Dr. Davis' report, which was admitted at each of Johnson's three trials, concluded that Irvin had died of "multiple stab wounds." It also suggested that Irvin's injuries might have been inflicted by two different knives. Before Johnson's first trial, however, Dr. Davis left his employment with the County. Dr. Carpenter testified as to his own opinions on the basis of the autopsy records. Dr. Carpenter asserted that the same weapon caused both wounds and that either wound alone would have proven fatal.
Dr. Carpenter died before Johnson's second trial. His testimony was read into the record, however, and the defense called its own expert to rebut Dr. Carpenter's conclusions.
Johnson objected to the admission of Dr. Carpenter's testimony at his third trial. The testimony was suspect, he argued, because Dr. Carpenter had never been cross-examined by competent counsel. Johnson, nonetheless, declined to call an expert of his own.

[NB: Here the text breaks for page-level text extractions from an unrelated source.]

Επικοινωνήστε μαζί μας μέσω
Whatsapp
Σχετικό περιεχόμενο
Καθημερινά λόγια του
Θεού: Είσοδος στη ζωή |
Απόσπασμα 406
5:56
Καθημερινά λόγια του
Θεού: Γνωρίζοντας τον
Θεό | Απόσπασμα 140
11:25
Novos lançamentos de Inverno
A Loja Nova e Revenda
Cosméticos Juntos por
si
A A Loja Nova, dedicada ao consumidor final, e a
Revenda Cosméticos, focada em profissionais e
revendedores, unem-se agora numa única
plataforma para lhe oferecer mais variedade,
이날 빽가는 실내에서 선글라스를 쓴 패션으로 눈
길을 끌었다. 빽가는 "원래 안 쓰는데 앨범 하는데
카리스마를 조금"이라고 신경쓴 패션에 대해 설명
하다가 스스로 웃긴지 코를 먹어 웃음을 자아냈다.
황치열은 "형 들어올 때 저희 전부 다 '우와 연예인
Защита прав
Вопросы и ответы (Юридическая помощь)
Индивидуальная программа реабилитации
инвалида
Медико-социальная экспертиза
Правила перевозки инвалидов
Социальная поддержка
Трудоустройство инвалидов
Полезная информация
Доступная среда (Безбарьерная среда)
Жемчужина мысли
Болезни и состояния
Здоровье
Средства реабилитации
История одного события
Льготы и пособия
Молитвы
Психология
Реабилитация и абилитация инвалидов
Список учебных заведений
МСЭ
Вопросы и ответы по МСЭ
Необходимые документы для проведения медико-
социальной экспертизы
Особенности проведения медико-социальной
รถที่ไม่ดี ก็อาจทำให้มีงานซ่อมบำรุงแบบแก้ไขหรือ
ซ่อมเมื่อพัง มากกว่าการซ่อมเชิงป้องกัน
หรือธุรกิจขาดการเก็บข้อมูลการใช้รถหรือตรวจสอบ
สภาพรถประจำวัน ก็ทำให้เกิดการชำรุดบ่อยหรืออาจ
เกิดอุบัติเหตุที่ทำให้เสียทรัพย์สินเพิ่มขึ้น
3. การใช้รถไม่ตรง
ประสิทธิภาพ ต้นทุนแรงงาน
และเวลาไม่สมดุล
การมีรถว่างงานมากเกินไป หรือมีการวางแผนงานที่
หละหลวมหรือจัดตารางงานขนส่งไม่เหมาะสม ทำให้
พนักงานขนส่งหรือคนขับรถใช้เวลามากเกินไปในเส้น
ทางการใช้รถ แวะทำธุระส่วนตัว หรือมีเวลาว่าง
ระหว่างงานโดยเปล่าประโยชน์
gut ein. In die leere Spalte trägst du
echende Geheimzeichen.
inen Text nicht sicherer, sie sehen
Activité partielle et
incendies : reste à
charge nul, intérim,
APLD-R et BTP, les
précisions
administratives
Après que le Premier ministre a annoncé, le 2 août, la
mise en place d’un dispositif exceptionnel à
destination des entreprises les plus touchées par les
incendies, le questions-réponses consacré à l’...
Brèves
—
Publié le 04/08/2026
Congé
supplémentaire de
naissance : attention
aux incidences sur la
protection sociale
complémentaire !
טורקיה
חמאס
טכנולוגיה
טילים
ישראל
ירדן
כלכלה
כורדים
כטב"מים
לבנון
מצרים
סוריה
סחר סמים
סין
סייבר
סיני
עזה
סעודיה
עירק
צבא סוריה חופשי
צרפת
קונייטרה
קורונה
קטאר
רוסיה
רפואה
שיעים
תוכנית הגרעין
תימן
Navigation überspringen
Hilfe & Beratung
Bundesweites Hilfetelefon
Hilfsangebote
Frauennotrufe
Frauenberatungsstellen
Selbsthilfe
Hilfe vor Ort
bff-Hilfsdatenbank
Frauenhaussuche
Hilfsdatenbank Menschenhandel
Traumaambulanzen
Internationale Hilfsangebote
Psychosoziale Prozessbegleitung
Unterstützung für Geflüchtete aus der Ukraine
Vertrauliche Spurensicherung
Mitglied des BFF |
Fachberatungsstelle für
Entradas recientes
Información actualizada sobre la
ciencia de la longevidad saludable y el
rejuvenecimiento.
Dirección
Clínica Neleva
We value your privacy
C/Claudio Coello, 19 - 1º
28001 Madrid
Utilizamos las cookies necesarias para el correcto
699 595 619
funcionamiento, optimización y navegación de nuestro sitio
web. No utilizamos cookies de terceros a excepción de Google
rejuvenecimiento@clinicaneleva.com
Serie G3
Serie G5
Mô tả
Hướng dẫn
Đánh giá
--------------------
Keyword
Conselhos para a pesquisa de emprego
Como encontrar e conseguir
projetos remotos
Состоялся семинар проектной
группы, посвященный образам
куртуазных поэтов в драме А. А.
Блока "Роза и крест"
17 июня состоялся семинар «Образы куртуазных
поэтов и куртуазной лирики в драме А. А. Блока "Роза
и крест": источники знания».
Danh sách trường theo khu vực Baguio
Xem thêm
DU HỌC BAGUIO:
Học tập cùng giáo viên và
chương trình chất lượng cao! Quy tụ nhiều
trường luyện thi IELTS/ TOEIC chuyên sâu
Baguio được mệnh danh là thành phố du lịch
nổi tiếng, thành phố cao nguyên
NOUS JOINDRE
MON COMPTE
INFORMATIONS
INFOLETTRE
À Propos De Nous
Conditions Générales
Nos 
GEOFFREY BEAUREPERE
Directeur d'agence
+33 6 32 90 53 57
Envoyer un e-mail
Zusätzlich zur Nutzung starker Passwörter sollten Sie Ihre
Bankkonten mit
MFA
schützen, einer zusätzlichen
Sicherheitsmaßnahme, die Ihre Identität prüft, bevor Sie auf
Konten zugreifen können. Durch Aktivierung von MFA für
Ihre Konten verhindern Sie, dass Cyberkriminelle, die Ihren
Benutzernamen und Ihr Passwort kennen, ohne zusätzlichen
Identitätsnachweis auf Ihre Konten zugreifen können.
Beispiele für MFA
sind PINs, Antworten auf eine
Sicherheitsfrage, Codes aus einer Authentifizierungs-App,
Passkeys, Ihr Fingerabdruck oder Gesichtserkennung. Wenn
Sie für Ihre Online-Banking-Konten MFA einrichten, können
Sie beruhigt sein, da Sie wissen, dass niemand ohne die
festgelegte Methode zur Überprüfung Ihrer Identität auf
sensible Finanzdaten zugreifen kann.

We have admitted even unexamined prior testimony in cases where the court deems the testimony reliable. See Bernard S., 795 F.2d at 753-54. There is nothing in the record to suggest that Dr. Carpenter was a biased or incompetent witness. Moreover, the record reflected the contrary opinions of Dr. Davis, and the court invited the defense to present new or prior testimony of other experts. In these circumstances, we conclude that the admission of Dr. Carpenter's prior testimony was proper.2
AFFIRMED.
The panel unanimously finds this case suitable for decision without oral argument. Fed.R.App.P. 34(a); 9th Cir.R. 34-4. We therefore deny Johnson's request for oral argument
This disposition is not appropriate for publication and may not be cited to or by the courts of this circuit except as provided by 9th Cir.R. 36-3
Although Johnson did not make this argument in time for the government to respond, the district court, nonetheless, considered it
The prosecution bore no onus, as Johnson urges, to show that Dr. Davis was unavailable to testify. Dr. Davis' report advanced Johnson's case. Johnson, therefore, had no constitutional right to confront him. Moreover, there is nothing in the record to suggest that Dr. Davis was any less available to Johnson than he was to the prosecution. Johnson, therefore, has no right, as he claims, to an evidentiary hearing "to put Dr. Davis on the witness stand."